WORK TO COMPLETE: Print the whole listing below exactly as given, pictures excluded.

DATA PROVIDED:
------------------------------------------------------------------------
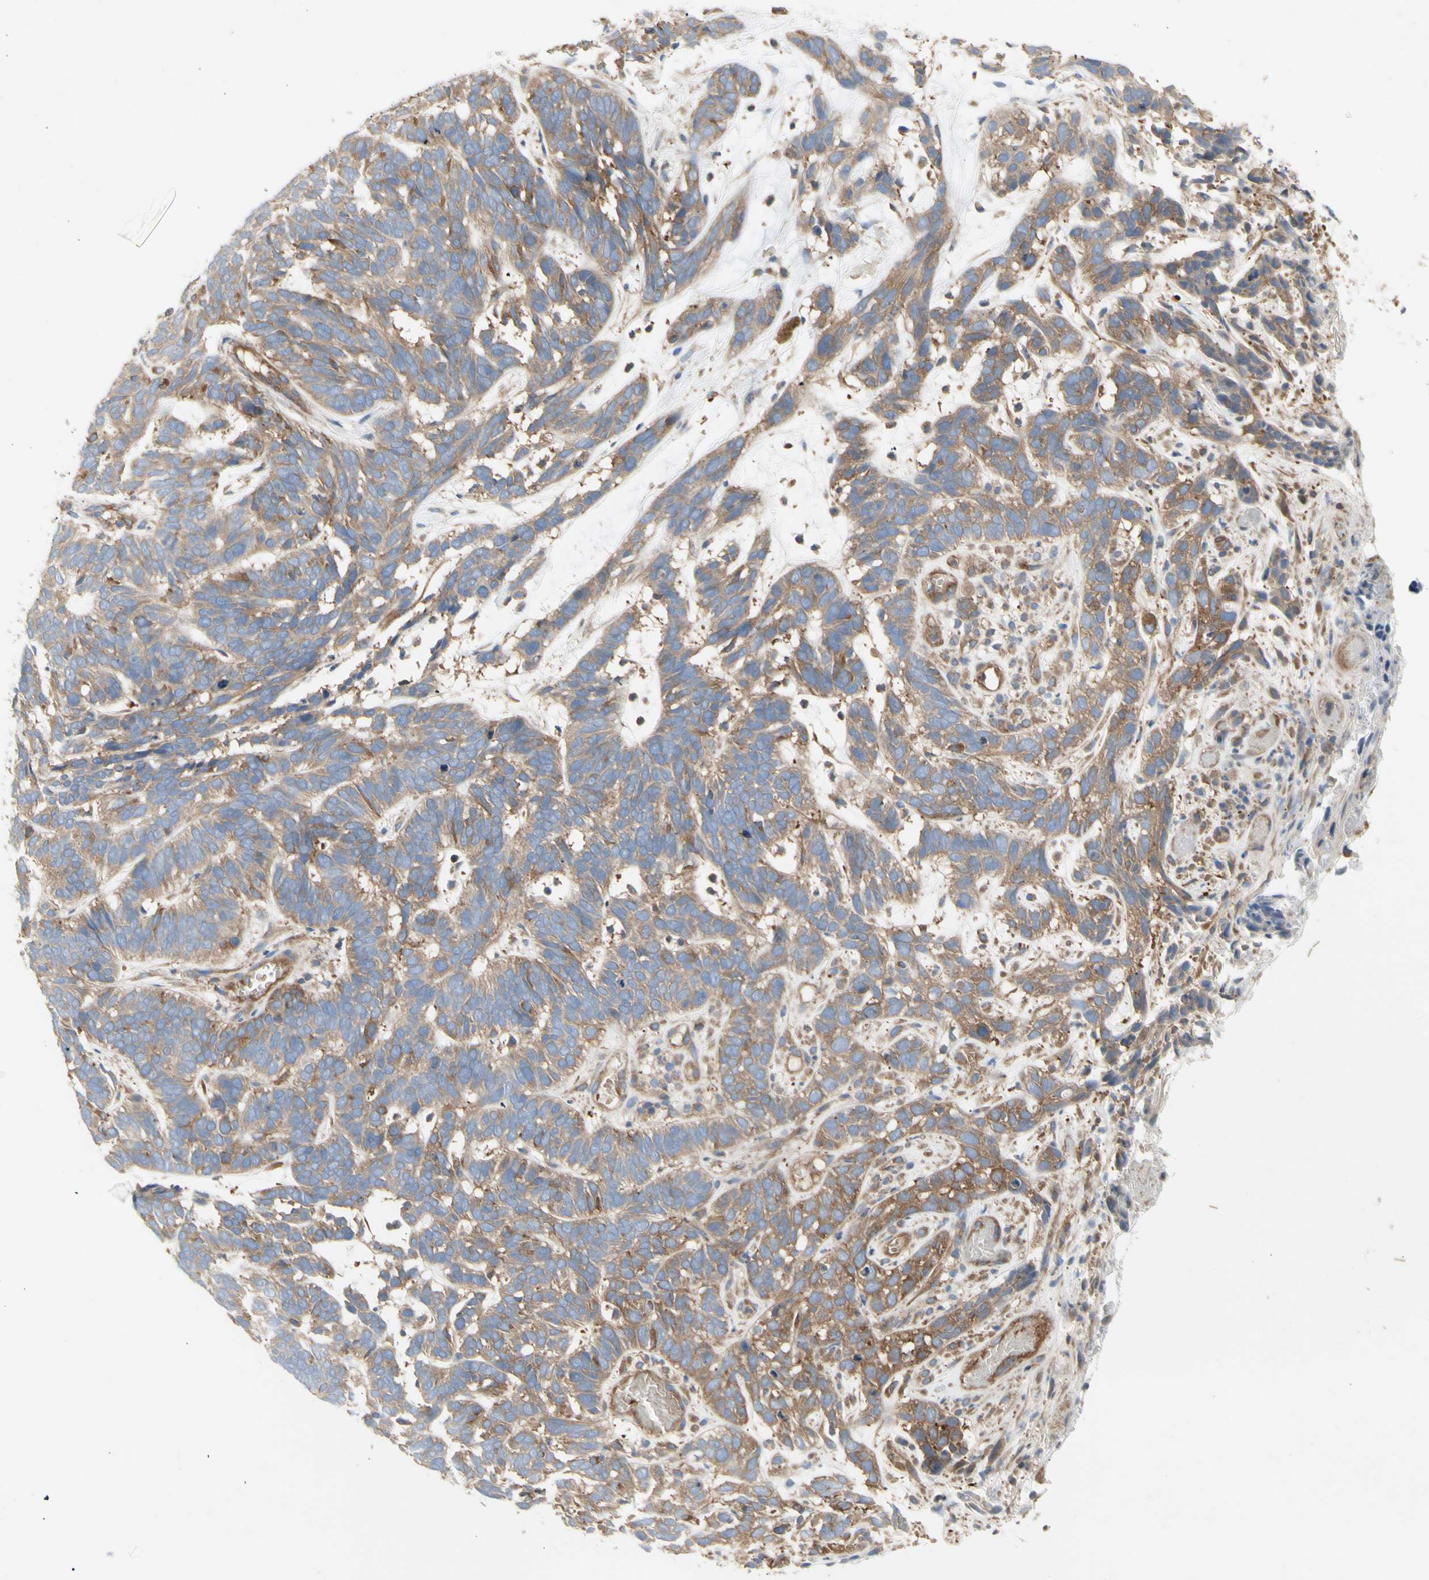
{"staining": {"intensity": "moderate", "quantity": "25%-75%", "location": "cytoplasmic/membranous"}, "tissue": "skin cancer", "cell_type": "Tumor cells", "image_type": "cancer", "snomed": [{"axis": "morphology", "description": "Basal cell carcinoma"}, {"axis": "topography", "description": "Skin"}], "caption": "Brown immunohistochemical staining in skin cancer (basal cell carcinoma) shows moderate cytoplasmic/membranous expression in about 25%-75% of tumor cells.", "gene": "KLC1", "patient": {"sex": "male", "age": 87}}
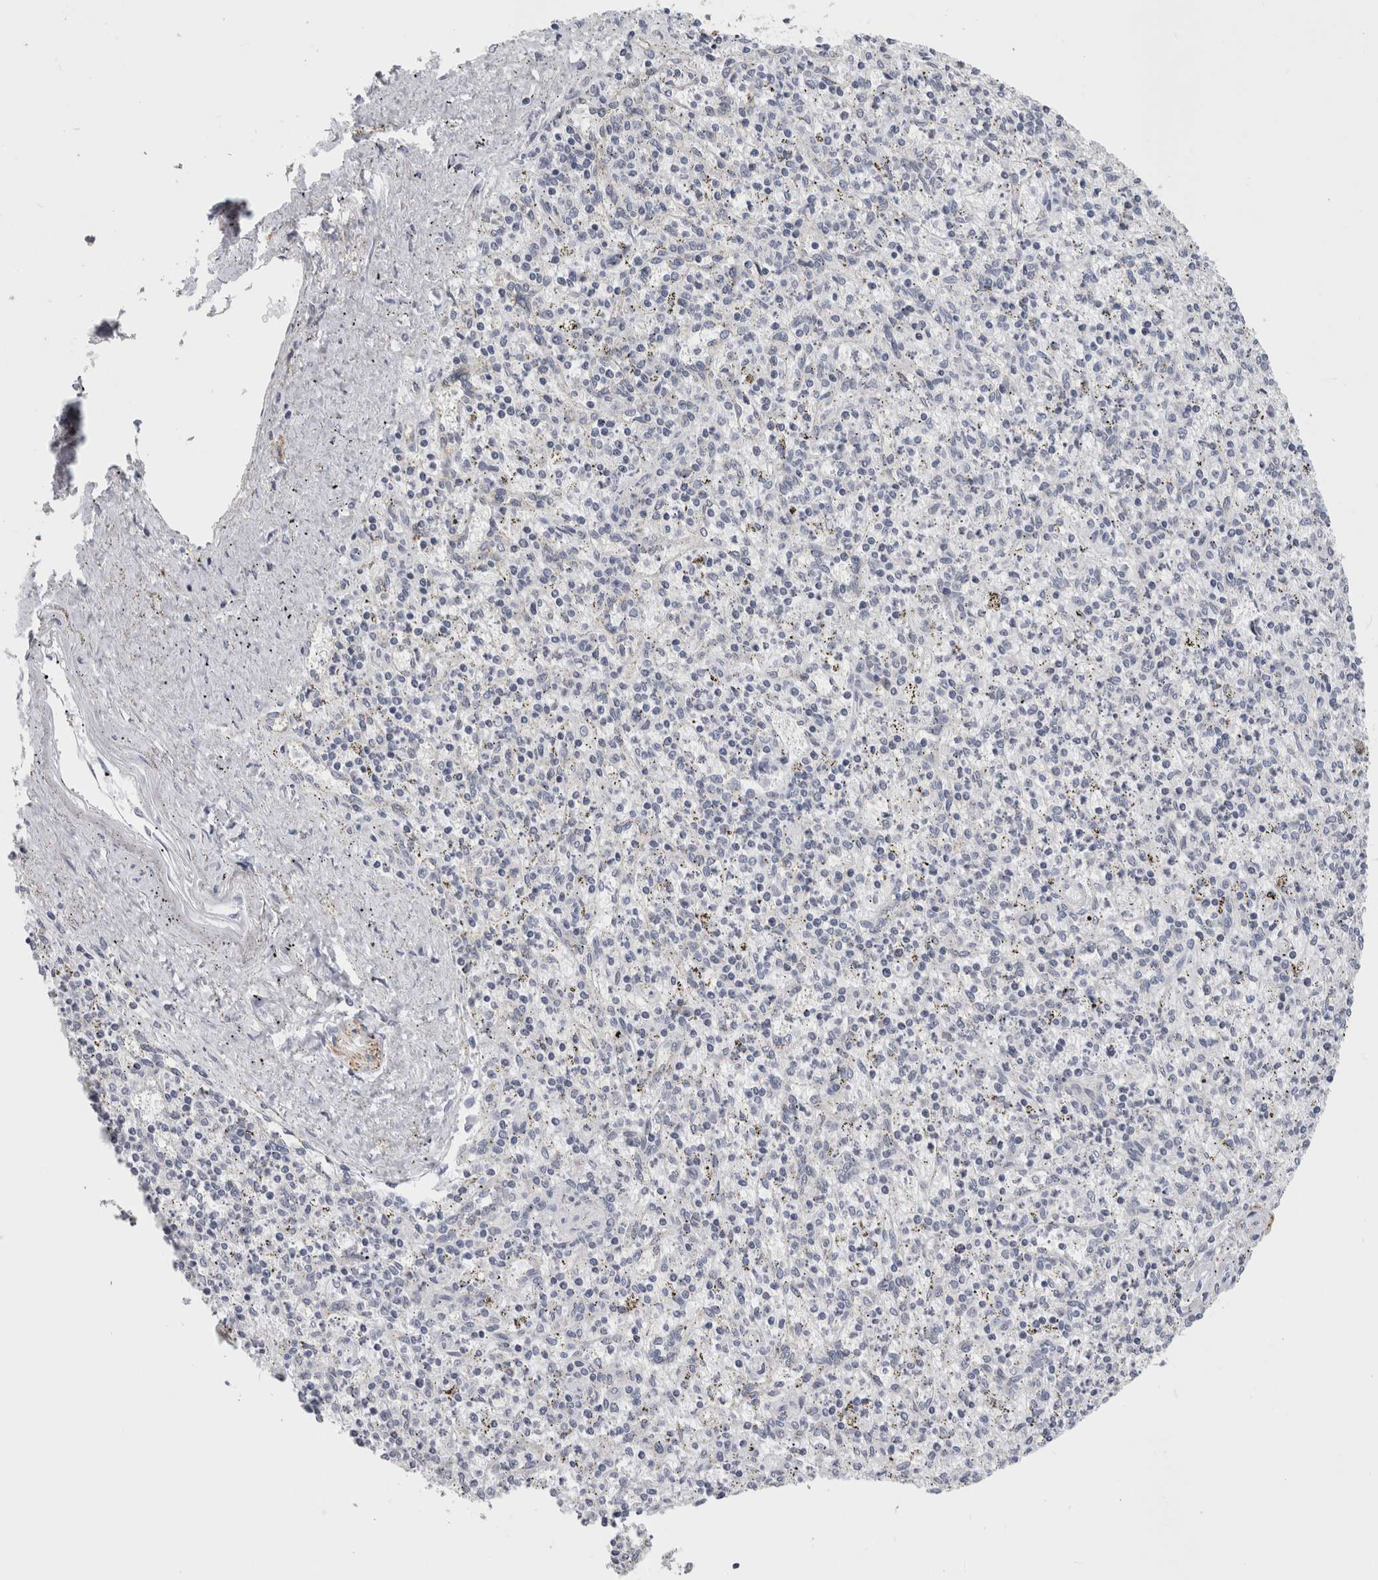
{"staining": {"intensity": "negative", "quantity": "none", "location": "none"}, "tissue": "spleen", "cell_type": "Cells in red pulp", "image_type": "normal", "snomed": [{"axis": "morphology", "description": "Normal tissue, NOS"}, {"axis": "topography", "description": "Spleen"}], "caption": "This is an immunohistochemistry photomicrograph of benign human spleen. There is no positivity in cells in red pulp.", "gene": "TMEM242", "patient": {"sex": "male", "age": 72}}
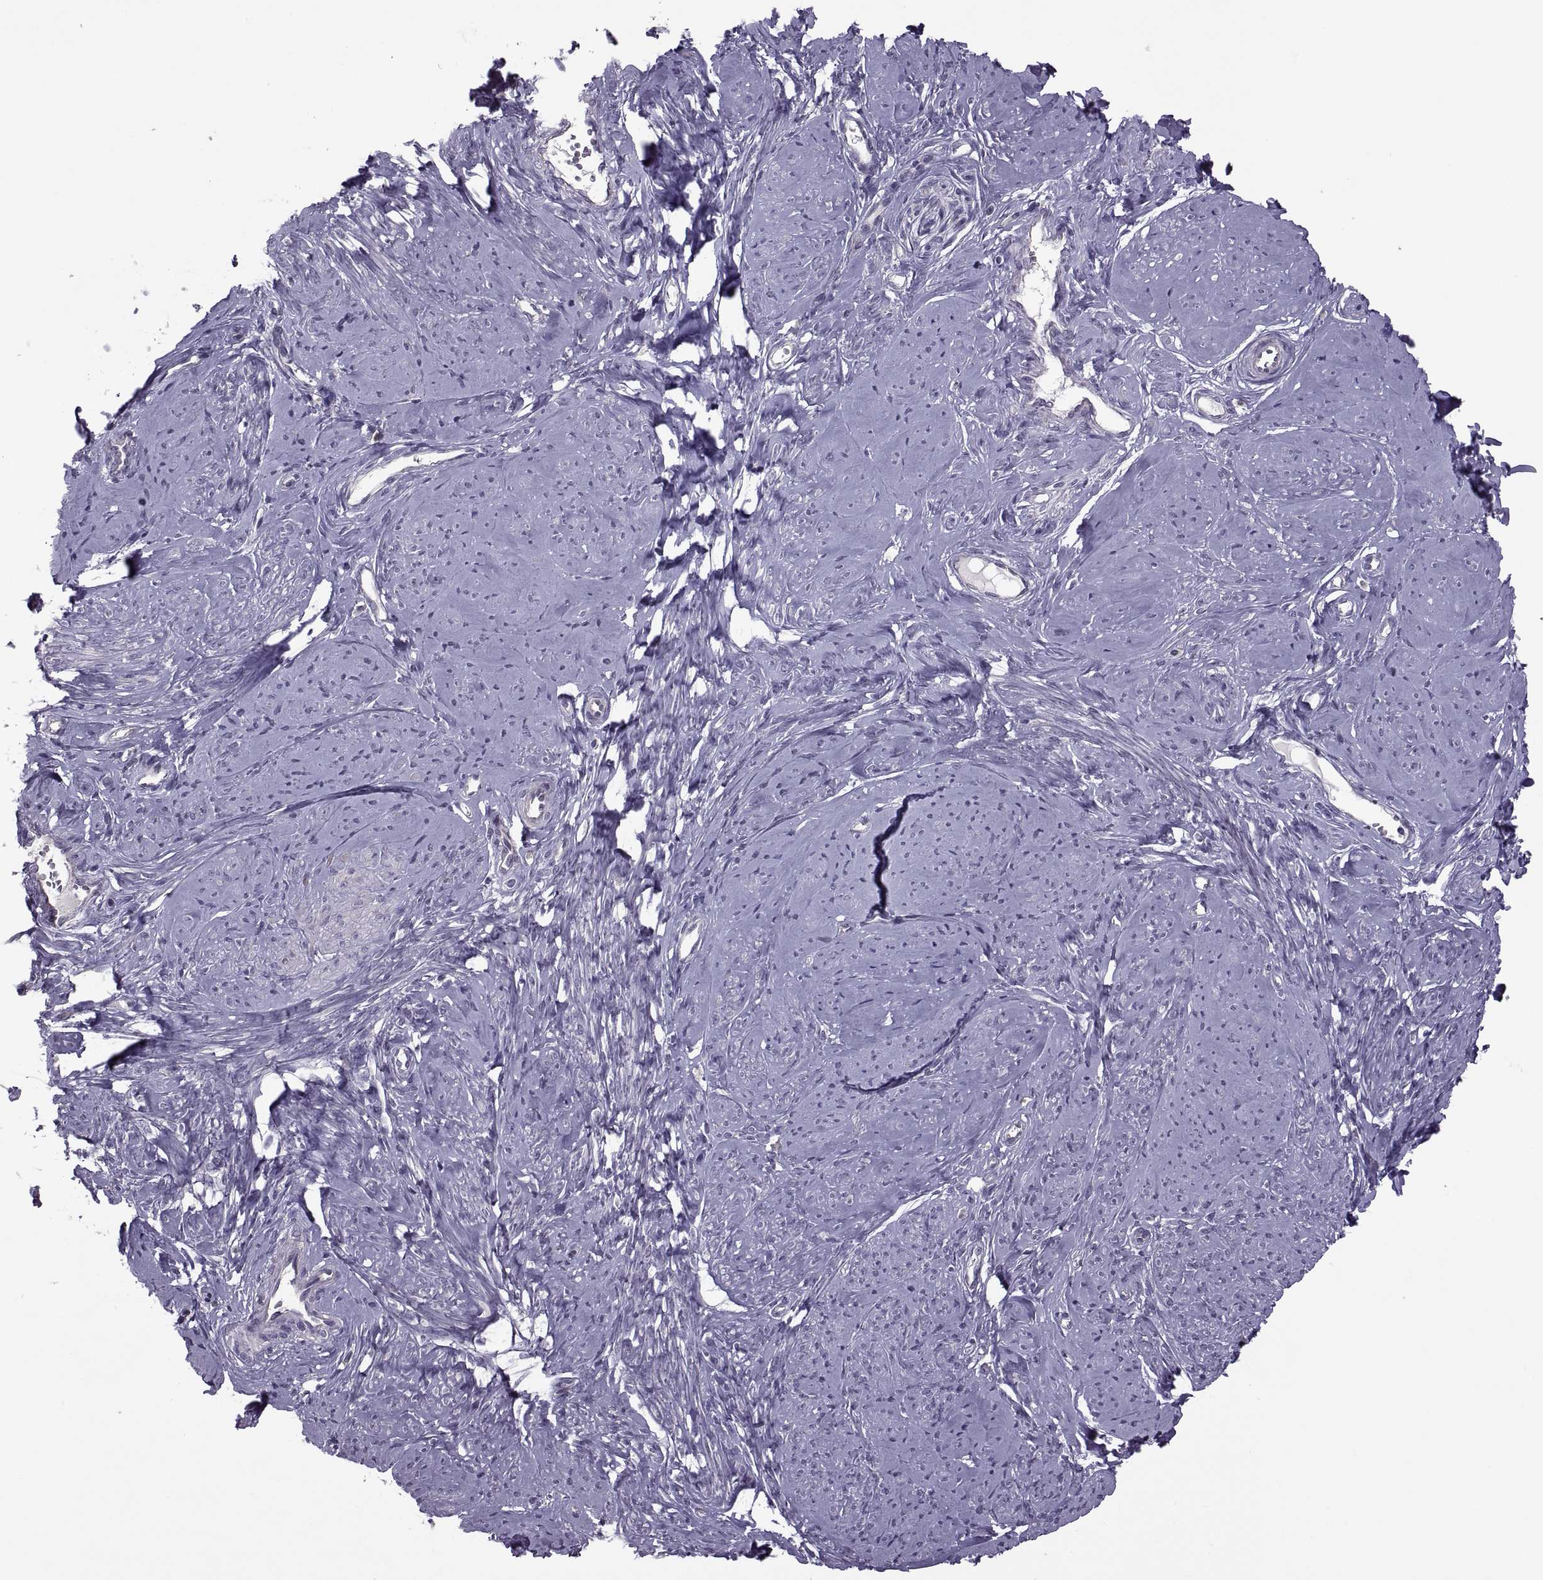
{"staining": {"intensity": "weak", "quantity": "<25%", "location": "cytoplasmic/membranous"}, "tissue": "smooth muscle", "cell_type": "Smooth muscle cells", "image_type": "normal", "snomed": [{"axis": "morphology", "description": "Normal tissue, NOS"}, {"axis": "topography", "description": "Smooth muscle"}], "caption": "Histopathology image shows no significant protein positivity in smooth muscle cells of unremarkable smooth muscle. (DAB IHC with hematoxylin counter stain).", "gene": "ODF3", "patient": {"sex": "female", "age": 48}}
------------------------------------------------------------------------
ANSWER AREA:
{"staining": {"intensity": "moderate", "quantity": "25%-75%", "location": "cytoplasmic/membranous"}, "tissue": "skin cancer", "cell_type": "Tumor cells", "image_type": "cancer", "snomed": [{"axis": "morphology", "description": "Basal cell carcinoma"}, {"axis": "topography", "description": "Skin"}], "caption": "Brown immunohistochemical staining in skin cancer (basal cell carcinoma) shows moderate cytoplasmic/membranous expression in about 25%-75% of tumor cells.", "gene": "KLC1", "patient": {"sex": "male", "age": 87}}
{"staining": {"intensity": "negative", "quantity": "none", "location": "none"}, "tissue": "spleen", "cell_type": "Cells in red pulp", "image_type": "normal", "snomed": [{"axis": "morphology", "description": "Normal tissue, NOS"}, {"axis": "topography", "description": "Spleen"}], "caption": "This is an immunohistochemistry photomicrograph of benign human spleen. There is no positivity in cells in red pulp.", "gene": "TMEM242", "patient": {"sex": "male", "age": 72}}
{"staining": {"intensity": "weak", "quantity": "<25%", "location": "cytoplasmic/membranous"}, "tissue": "smooth muscle", "cell_type": "Smooth muscle cells", "image_type": "normal", "snomed": [{"axis": "morphology", "description": "Normal tissue, NOS"}, {"axis": "topography", "description": "Smooth muscle"}], "caption": "Histopathology image shows no significant protein positivity in smooth muscle cells of unremarkable smooth muscle. (DAB IHC with hematoxylin counter stain).", "gene": "ODF3", "patient": {"sex": "female", "age": 48}}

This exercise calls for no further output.